She worked her rear end off between the internship and the job at the park, but she loved every minute of time spent at either place. The State Park story collection grew. The cool things she got to do at the wildlife rehab were relayed to DH and I nearly every evening when she arrived home. The number and kinds of wild animals she got to care for, even though this particular rehab only accepts small animals (and a few fawns that go on to a different rehab center once they are past the bottle feeding stage) surprised me.
One particular animal brought in soon after she began her internship was a baby mink. Now, we've seen a few mink in our rural neighborhood at this little place here, but overall they are few and far between. We've never seen one closer than about 10 yards while sitting it a tree stand deer hunting, or about 5 yards while driving down the road in a car. We've never seen a baby mink. To be able to not just see this very young mink, but also to hold it and bottle feed it really was a high point of DD2's summer.

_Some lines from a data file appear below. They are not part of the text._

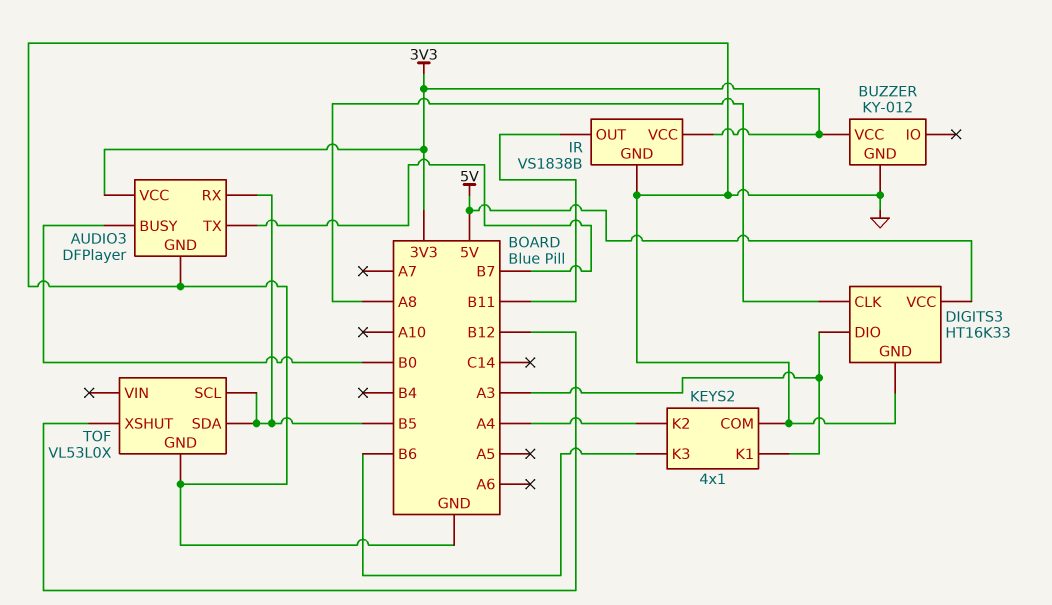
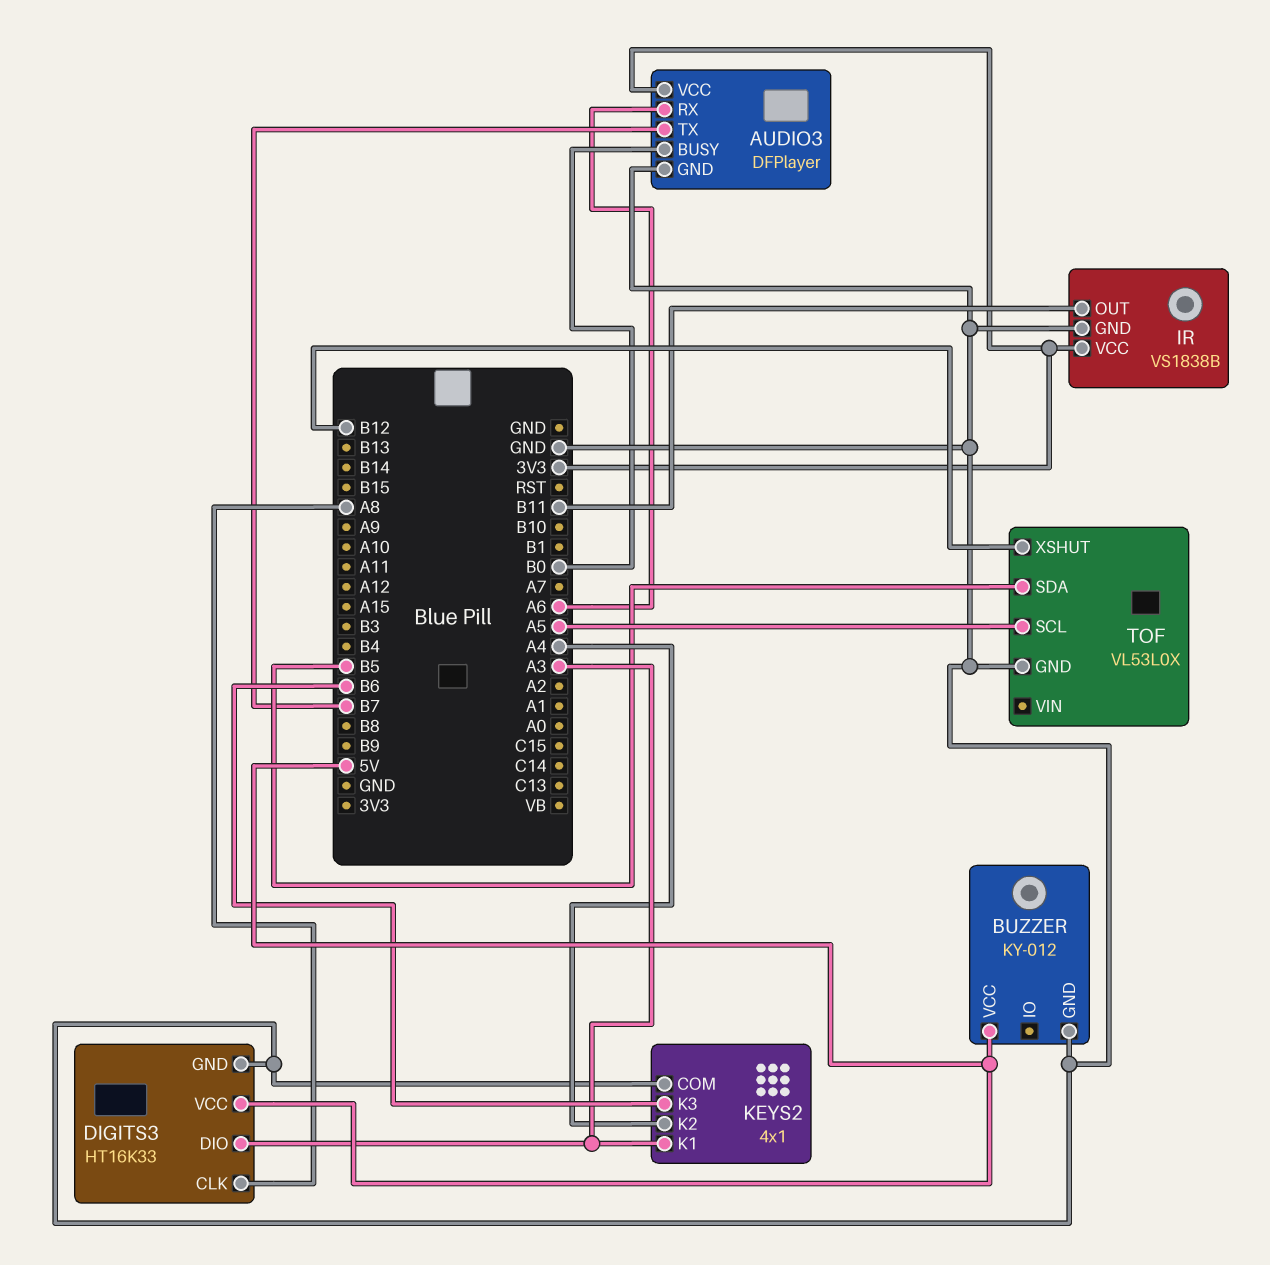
AUDIO3 pin RX: B5 -> A6
BUZZER pin VCC: 3V3 -> 5V
TOF pin SCL: B5 -> A5

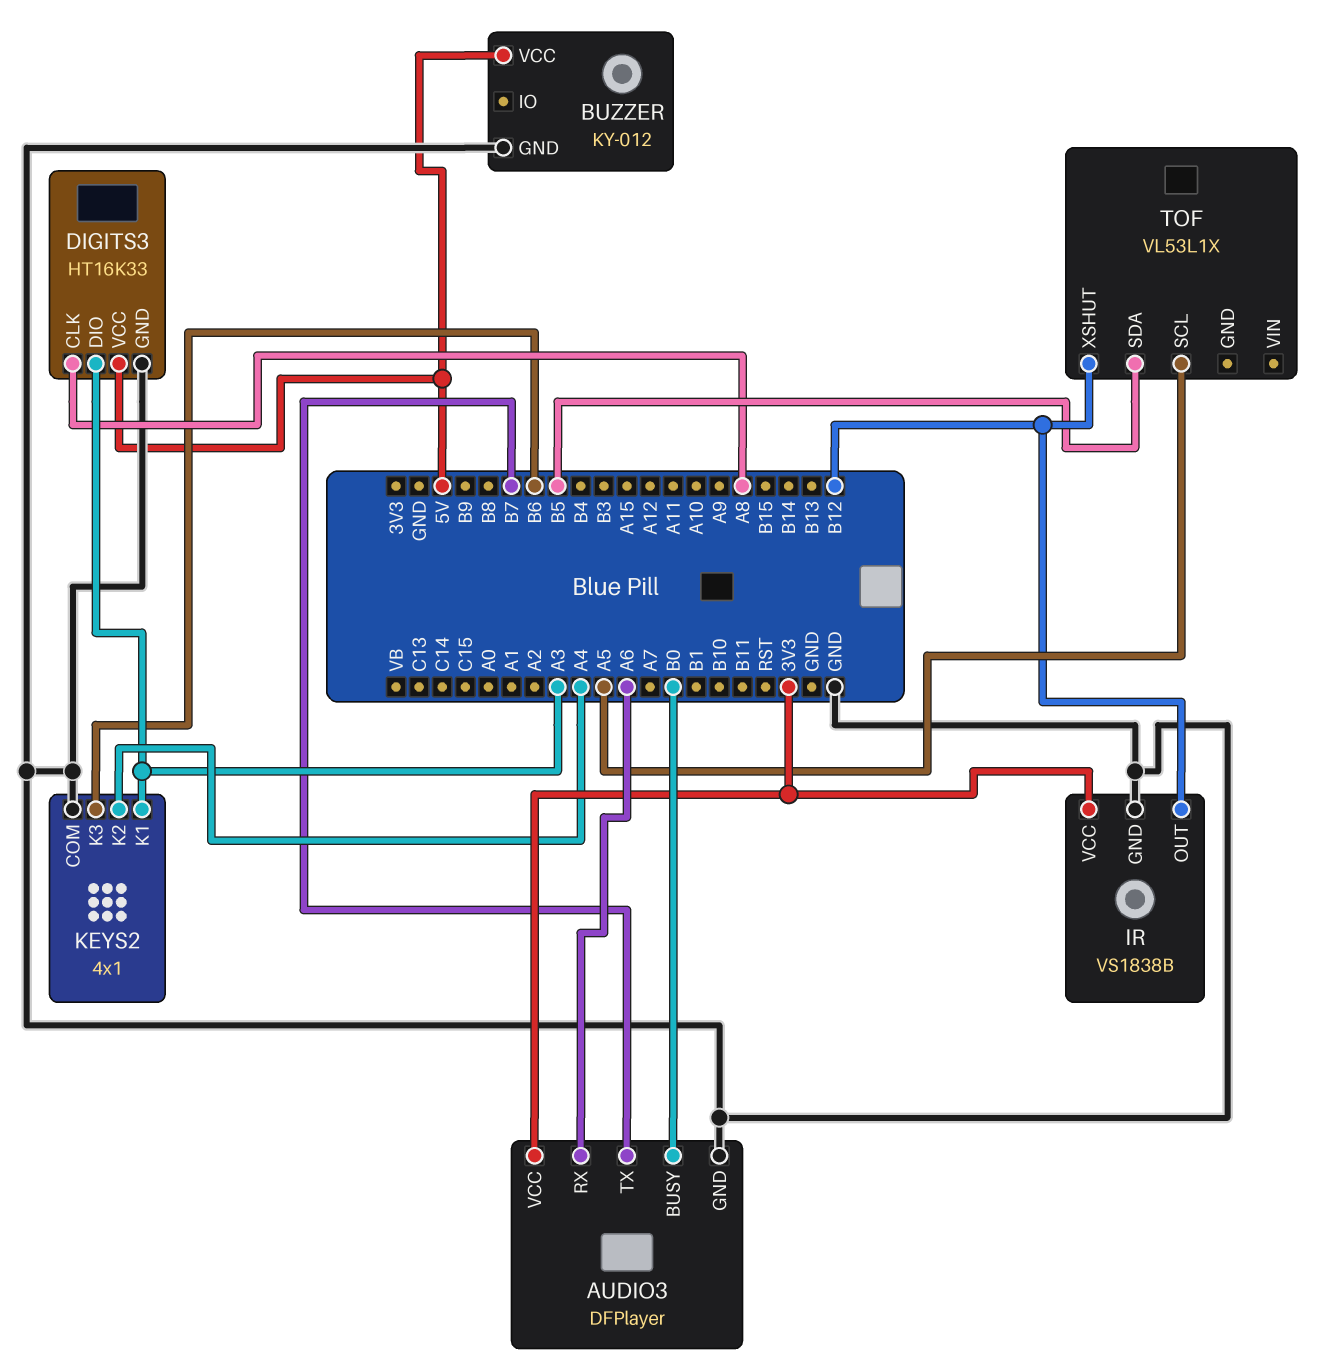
IR pin OUT: B11 -> B12
TOF: VL53L0X -> VL53L1X
TOF pin GND: GND -> none

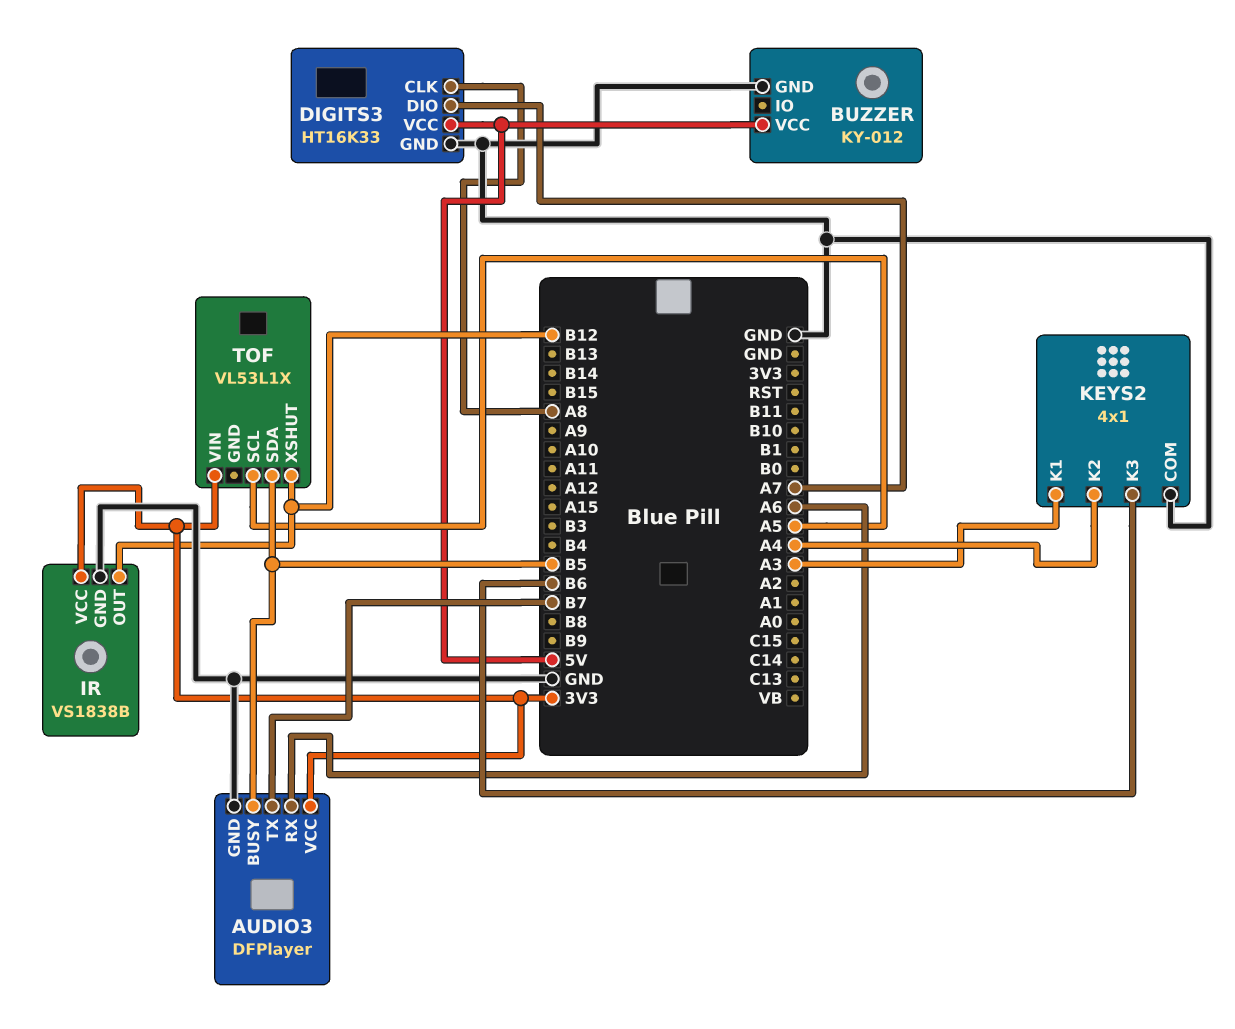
AUDIO3 pin BUSY: B0 -> B5
DIGITS3 pin DIO: A3 -> A7
TOF pin VIN: none -> 3V3

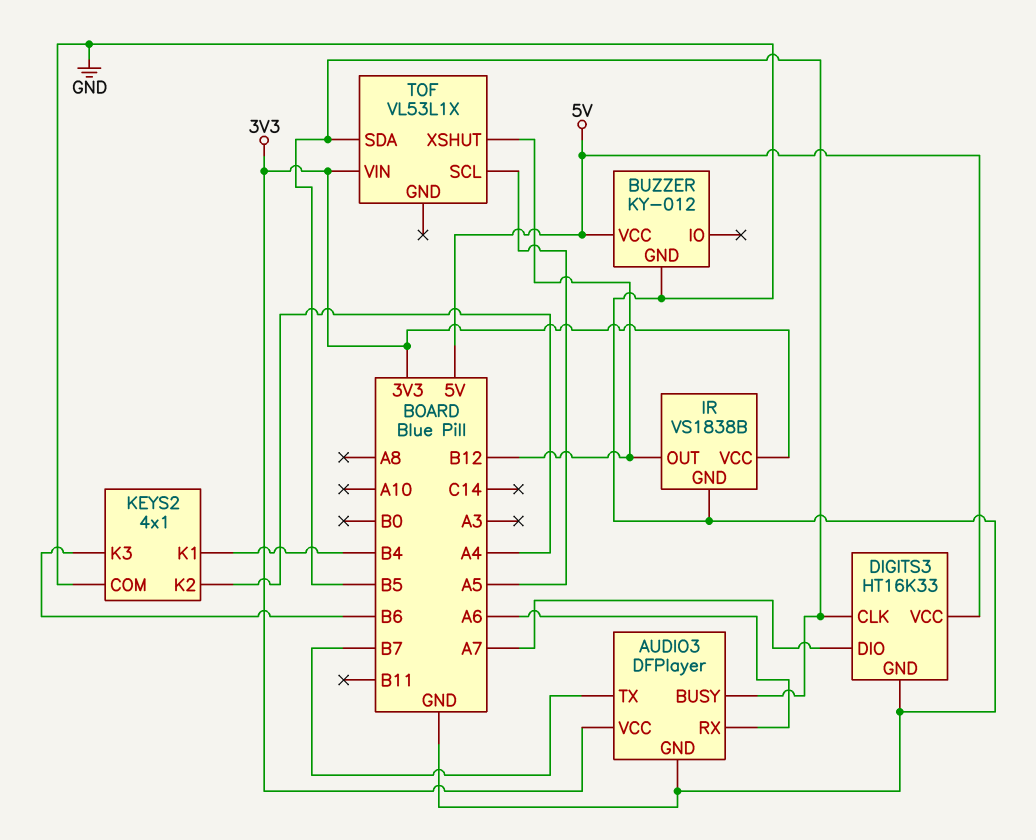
DIGITS3 pin CLK: A8 -> B5
KEYS2 pin K1: A3 -> B4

Mink have a reputation for being vicious, and they truly are. Except, apparently, in the instance of orphaned or injured young mink who wind up in wildlife rehab centers and occasionally bond with a particular human caretaker. Can you guess who this little mink decided was it's new mother?
If you said DD2, you're correct. As it grew, it rejected (and bit) all the other workers at the wildlife rehab. But when DD2 was on duty, not only could she feed it and clean it's cage (and then when it needed more space to run and play it's own little room) without getting bitten, it would try to engage her in play much like a puppy or kitten.
The summer went on, the mink developed into a healthy juvenile mink that learned to eat mice and fish for it's own supper (minnows in a wading pool), and DD2's internship drew to an end. Right about the time for her to be done, the mink was matured to the point of being ready for release back into the wild.
The wildlife director decided that DD2 should definitely be present for the big release day. So plans were made to release the mink on DD2's next to last day of her internship. Travel about an hour away to a good safe habitat for the mink would be required, but first all the other animals at the rehab would have to be fed and cared for. DD2 invited me to go along and help out with 'breakfast' for the animals that day so that hopefully things would go faster (also because she needed to be to work at the State Park that afternoon and would be driving separately from the wildlife director).
So, I got to cut up fruit for cedar waxwings, foxes, and baby skunks! I also got a tour of the wildlife rehab center while helping DD2 to deliver food to each type of bird and mammal there. I took lots of pictures and even got to pet squirrels, foxes, skunks, fawns, and that mink (who apparently doesn't bite people if DD2 is holding him at the time). It was very cool.
Would you pet these babies?
Hungry little skunks.
"I'm hungry too!"
Grey fox kit not waiting her turn.
"Got some food for me?"
"Just leave ours in the corner and go."
Juvenile red foxes did not want people in their space.
Mink looking for fish.
"Did somebody say breakfast?"
I think I'd like to live here, how about you?
Releasing the mink into the wild is something I will never forget (nor will DD2, I'm sure!). We stayed quite a while watching as he ventured out exploring and then returned to DD2 to check in and see if it was safe.
Not quite ready to let go.
What is this strange new place?
Found a big rock.
Still looking to DD2 for security.
Each time the mink went out a little further and further from DD2, until finally we slipped away while he was distracted cavorting in some weeds at the edge of the river that ran through his new home.